Tropical disease specialists at Antioquia University are trying to spread among mosquitoes a bacteria known as Wolbachia, which blocks their ability to pass on disease to humans.

"No one is really thinking they can eradicate the Aedes Aegypti mosquito completely. The aim is to keep its numbers so low that it does not pass on the illness," said the director of the project, Ivan Dario Velez.

Teams in Brazil and Panama meanwhile are experimenting with male mosquitoes that are genetically modified in such a way that when they mate, the resulting larvae die off.

Sterilizing mosquitoes

In Mexico, the head of the International Atomic Energy Agency, Yukiya Amano, said it was testing the use of radiation to stop the mosquitoes breeding.

Scientists hope to use radiation "to make the male mosquito sterile, so then he goes back to his habitat and even if he mates, the female will not have any offspring," Amano was quoted as saying by Mexican magazine Reforma.

"Bit by bit, the insect's population gets reduced and in the end it is eradicated."
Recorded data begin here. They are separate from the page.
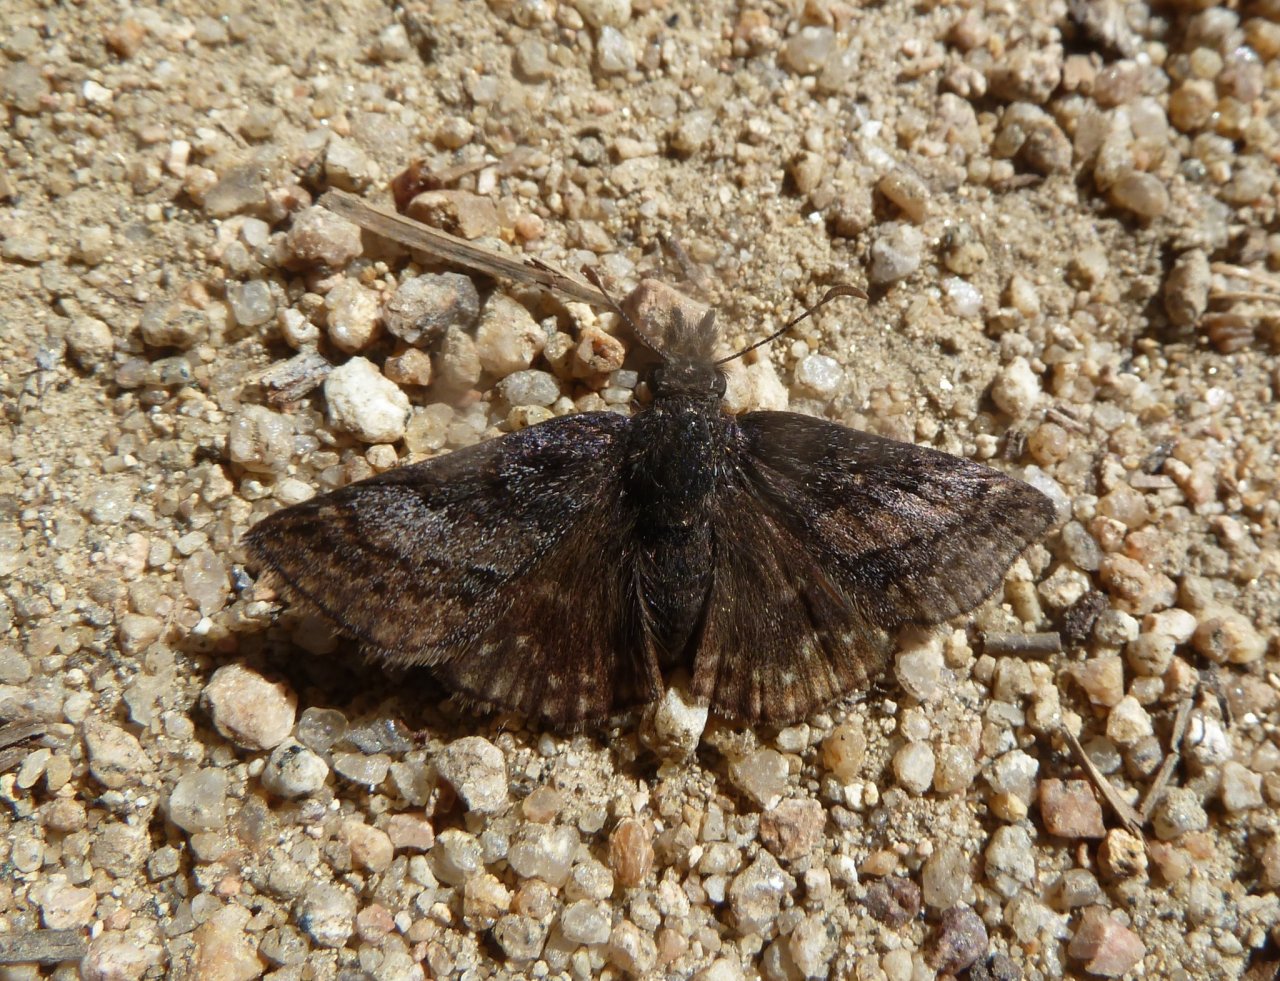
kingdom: Animalia
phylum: Arthropoda
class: Insecta
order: Lepidoptera
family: Hesperiidae
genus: Erynnis
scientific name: Erynnis
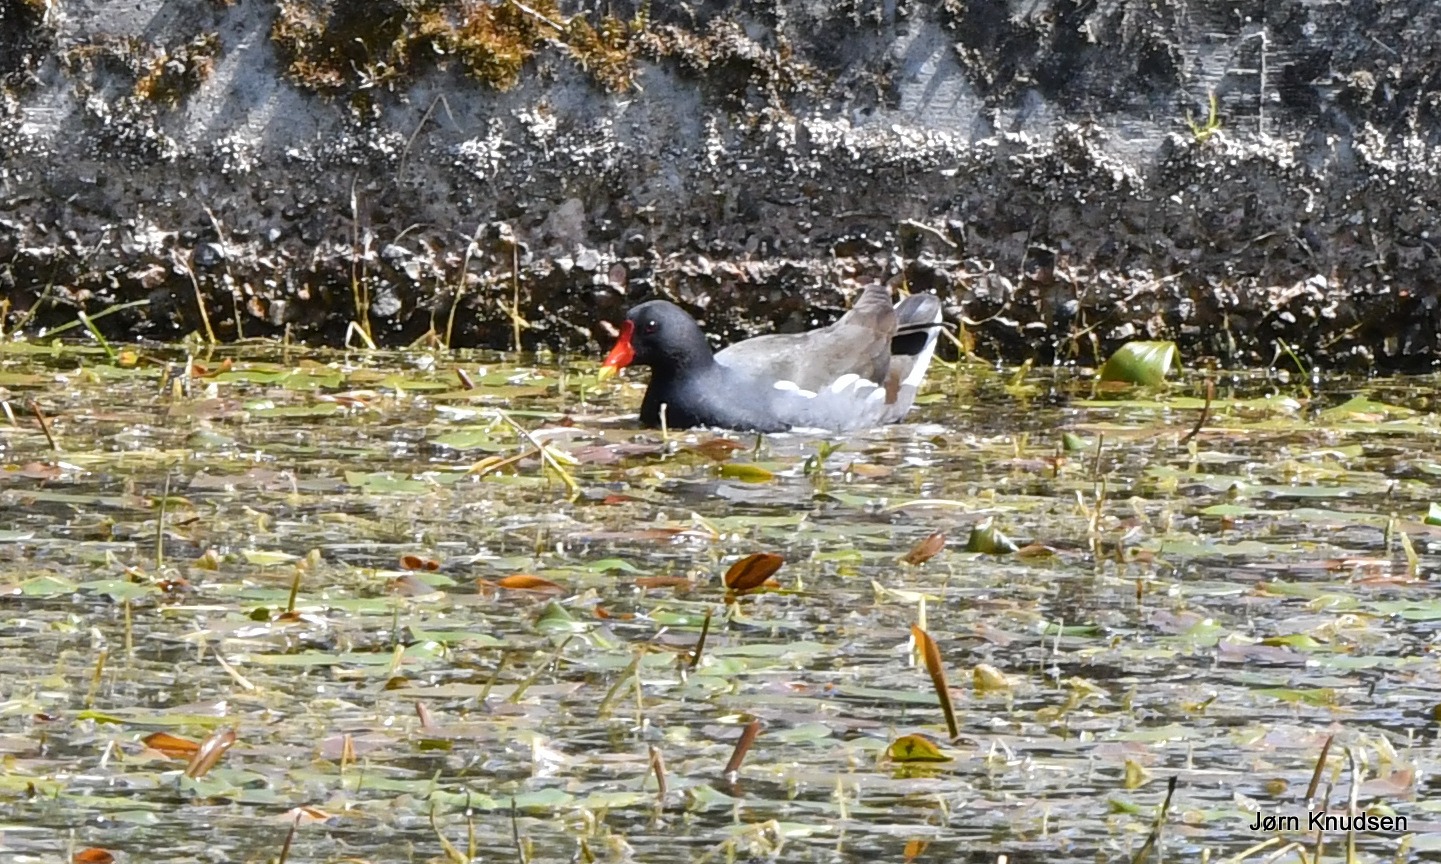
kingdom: Animalia
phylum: Chordata
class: Aves
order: Gruiformes
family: Rallidae
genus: Gallinula
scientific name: Gallinula chloropus
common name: Grønbenet rørhøne
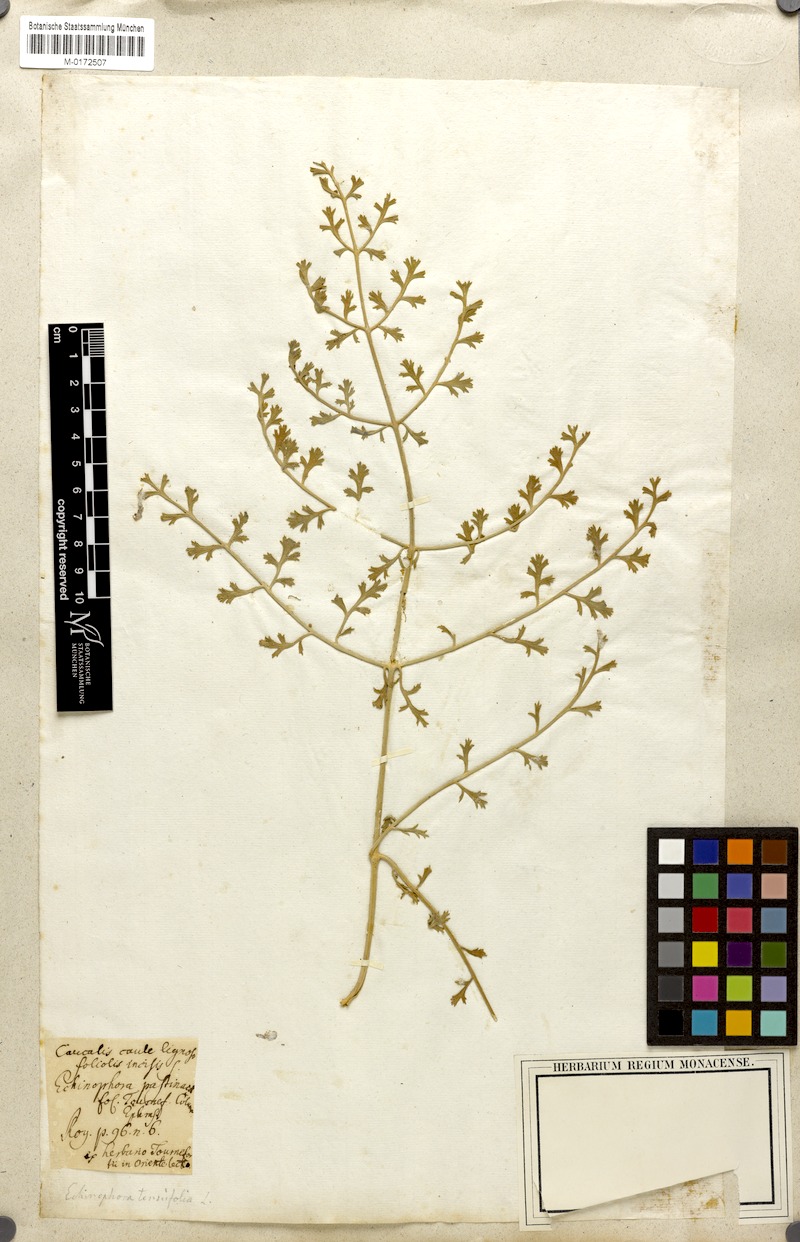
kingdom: Plantae
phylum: Tracheophyta
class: Magnoliopsida
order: Apiales
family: Apiaceae
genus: Echinophora
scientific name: Echinophora tenuifolia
In Argentina, online vendors are hawking frogs and toads for $7 each.

They are touting them as a protection against Zika, and especially against the more common dengue fever -- and as an alternative to mosquito repellents or insecticides.

Those chemical products are often sold out in shops and the government has warned that Aedes Aegypti is resisting fumigation efforts.

Argentina has only reported a handful of Zika infections among travelers returning from abroad, but like Mexico it has thousands of cases of dengue.

In the 1960s Latin America brought Aedes Aegypti under control but "it started multiplying again due to carelessness by the authorities," Velez said.

"Right now, the situation is more complicated. The mosquito is present in more towns, there is more population movement and global warming is helping it survive," he warned.

"But if the government adopts policies to bring it under control, it can be done."